Prompt: Please format the lines as a two-column CSV with the headers text and value, starting with the first line and going on through the line with "Measured length: 14.80 mm". Give one row per measurement, put each field in double quotes with any line breaks replaced by spaces, and leave the pictures out.
**********
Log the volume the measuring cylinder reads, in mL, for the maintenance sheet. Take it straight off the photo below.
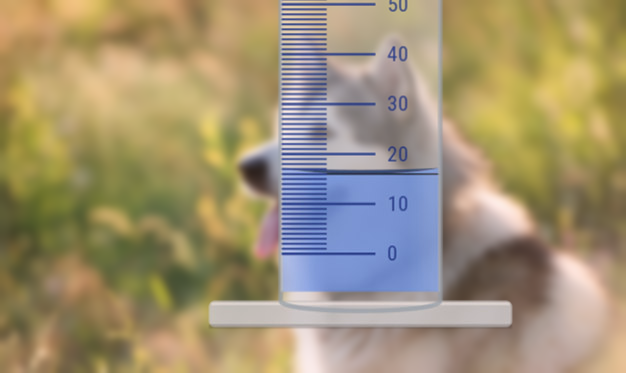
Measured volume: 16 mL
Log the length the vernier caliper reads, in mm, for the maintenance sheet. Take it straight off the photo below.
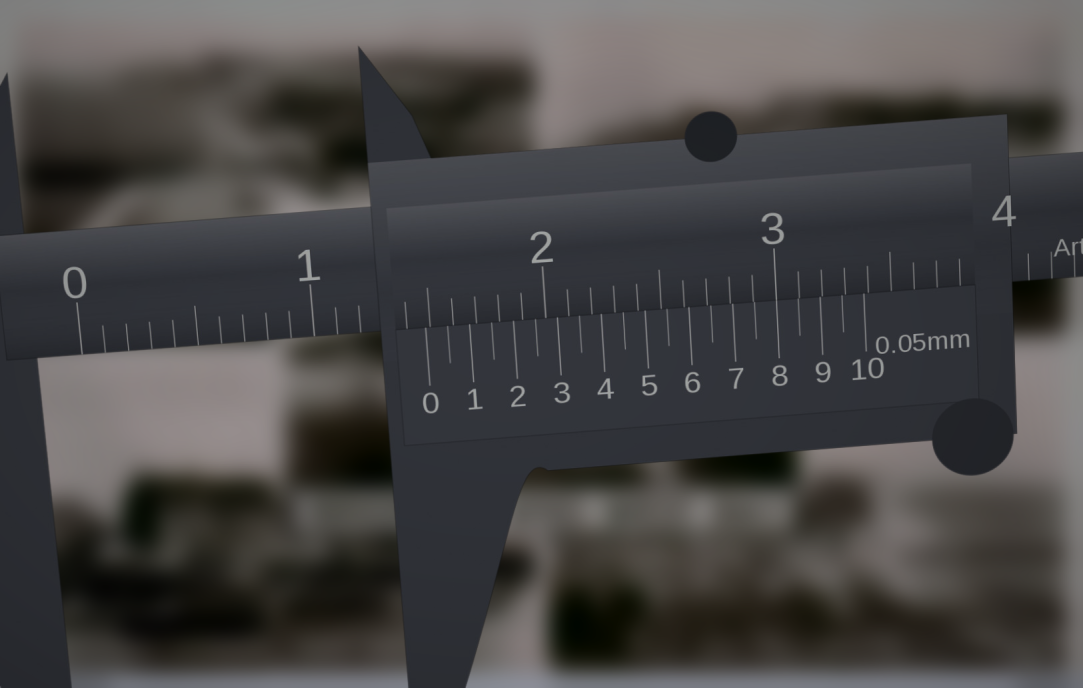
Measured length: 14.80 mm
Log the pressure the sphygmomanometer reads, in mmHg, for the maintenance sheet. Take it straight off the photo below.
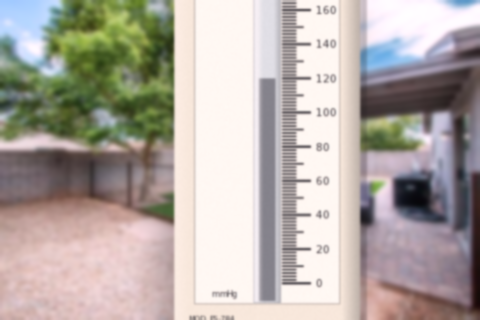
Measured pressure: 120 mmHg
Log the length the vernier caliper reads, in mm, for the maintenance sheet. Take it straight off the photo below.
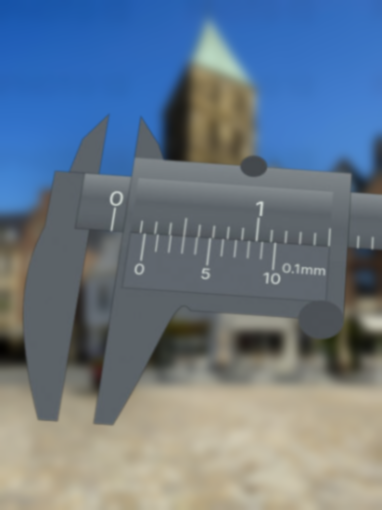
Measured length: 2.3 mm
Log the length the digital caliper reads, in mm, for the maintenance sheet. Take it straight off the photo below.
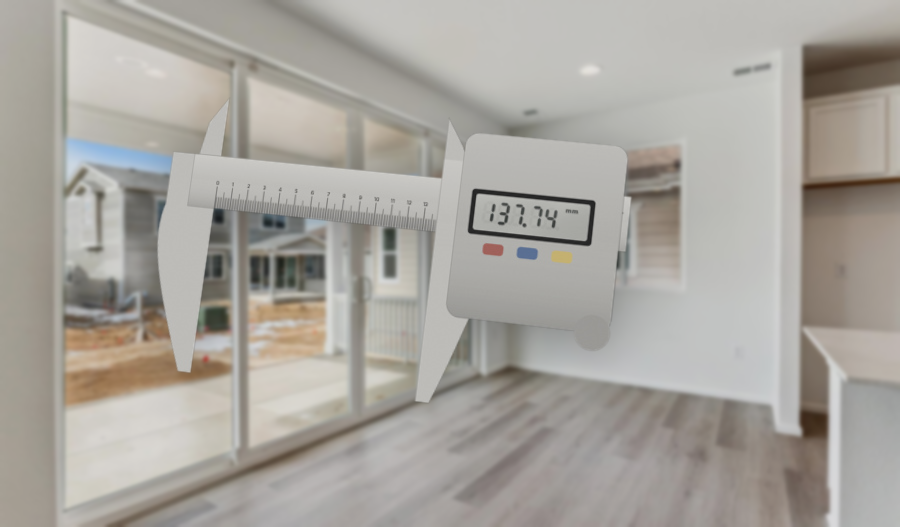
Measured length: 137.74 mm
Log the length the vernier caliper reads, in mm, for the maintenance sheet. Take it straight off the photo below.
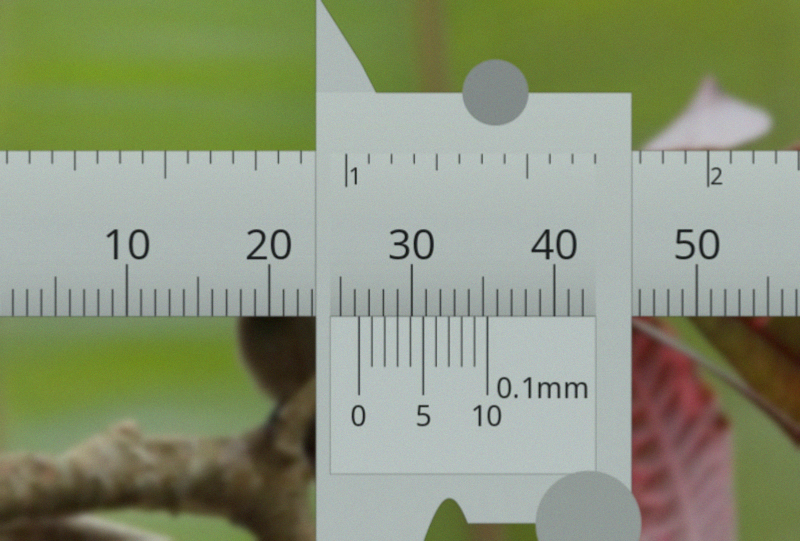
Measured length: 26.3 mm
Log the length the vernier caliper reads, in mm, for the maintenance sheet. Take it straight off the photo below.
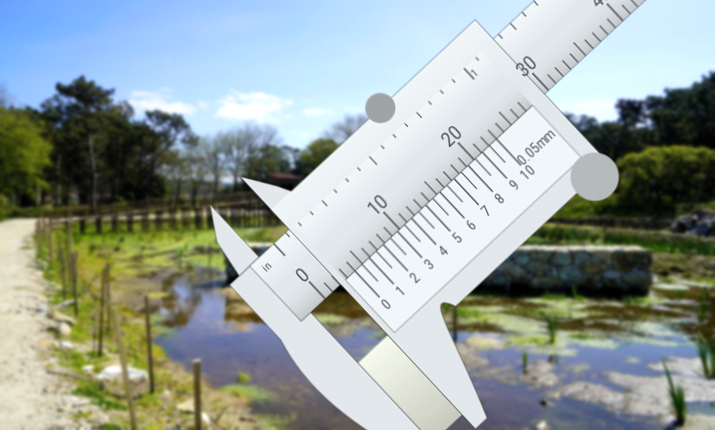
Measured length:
**********
Solution to the exercise:
text,value
"Log the volume the measuring cylinder reads, in mL, for the maintenance sheet. Take it straight off the photo below. Measured volume:","16 mL"
"Log the length the vernier caliper reads, in mm, for the maintenance sheet. Take it straight off the photo below. Measured length:","14.80 mm"